Peter King: Rand Paul 'Disgraced His Office' With NSA Criticism
Rep. Peter King (R-N.Y.) criticized Sen. Rand Paul (R-Ky.) for his condemnation of Director of National Intelligence James Clapper, charging the Kentucky senator with having "disgraced his office."
King, a defender of the National Security Agency's controversial surveillance program, said Paul was out of line in comparing Clapper to government contractor Edward Snowden, who leaked documents on the NSA earlier this year.
"For Senator Paul to compare that patriot, General Clapper, with someone like Snowden, who is a traitor, who has put American lives at risk -- Senator Paul should be ashamed of himself," King said during a Thursday appearance on CNN's "The Situation Room." "It's an absolute disgrace. He disgraced his office and he owes General Clapper an apology immediately."
Or Larry Klayman?
Tea Party ‘revolutionary’ Larry Klayman blames Obama for disastrous CNN interview
Tea Partier and frequent litigant Larry Klayman said in an interview with World Net Daily on Thursday that he is considering filing a lawsuit against the news network CNN after an embarrassing interview with anchor Don Lemon and legal analyst Jeffrey Toobin earlier this week.

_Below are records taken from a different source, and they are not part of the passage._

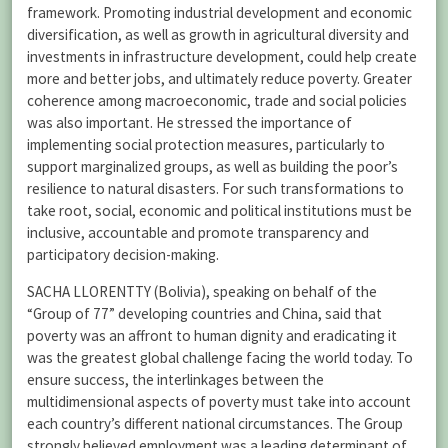
framework. Promoting industrial development and economic
diversification, as well as growth in agricultural diversity and
investments in infrastructure development, could help create
more and better jobs, and ultimately reduce poverty. Greater
coherence among macroeconomic, trade and social policies
was also important. He stressed the importance of
implementing social protection measures, particularly to
support marginalized groups, as well as building the poor’s
resilience to natural disasters. For such transformations to
take root, social, economic and political institutions must be
inclusive, accountable and promote transparency and
participatory decision-making.
SACHA LLORENTTY (Bolivia), speaking on behalf of the
“Group of 77” developing countries and China, said that
poverty was an affront to human dignity and eradicating it
was the greatest global challenge facing the world today. To
ensure success, the interlinkages between the
multidimensional aspects of poverty must take into account
each country’s different national circumstances. The Group
strongly believed employment was a leading determinant of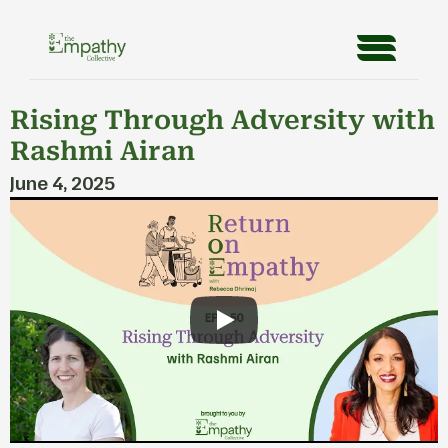
Rising Through Adversity with 
Rashmi Airan
June 4, 2025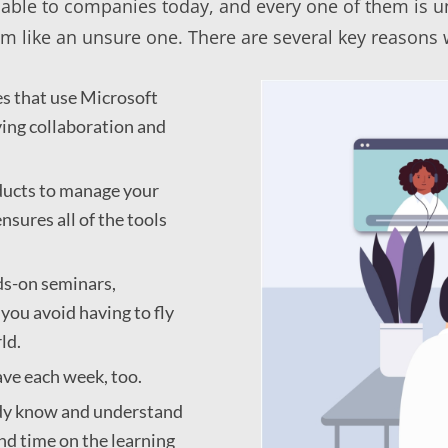
lable to companies today, and every one of them is u
 like an unsure one. There are several key reasons wh
s that use Microsoft
ing collaboration and
oducts to manage your
nsures all of the tools
ds-on seminars,
you avoid having to fly
ld.
ve each week, too.
eady know and understand
nd time on the learning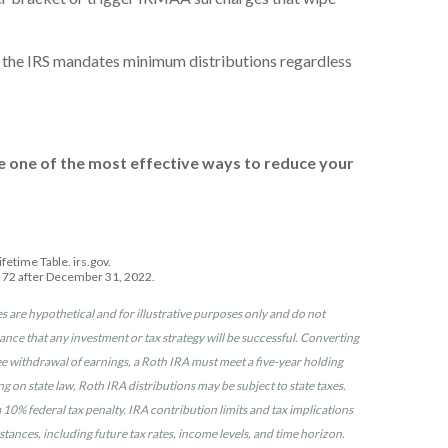
l; the IRS mandates minimum distributions regardless
e one of the most effective ways to reduce your
etime Table. irs.gov.
n 72 after December 31, 2022.
s are hypothetical and for illustrative purposes only and do not
surance that any investment or tax strategy will be successful. Converting
free withdrawal of earnings, a Roth IRA must meet a five-year holding
on state law, Roth IRA distributions may be subject to state taxes.
10% federal tax penalty. IRA contribution limits and tax implications
tances, including future tax rates, income levels, and time horizon.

Not only did Klayman tell WND head Jerome Corsi that Lemon should be fired for being a “well-known ultra-leftist African-American political activist who pursues a LGBT sexual agenda,” Right Wing Watch reported that the Tea Party leader said that the interview was the culmination of a plot against him by formidable forces.
“What CNN did to me yesterday was a hit piece orchestrated against me by the Obama White House with the direct involvement of the Democratic National Committee in an attempt to discredit me and to turn the public against Judge Leon’s court decision that the NSA is violating Fourth Amendment rights,” Klayman said to Corsi.
On Monday, U.S. District Court Judge Richard Leon — appointed by George W. Bush — found in favor of a suit by Klayman and fellow right-wing activist Charles Strange alleging that the National Security Agency’s metadata spying program is unconstitutional.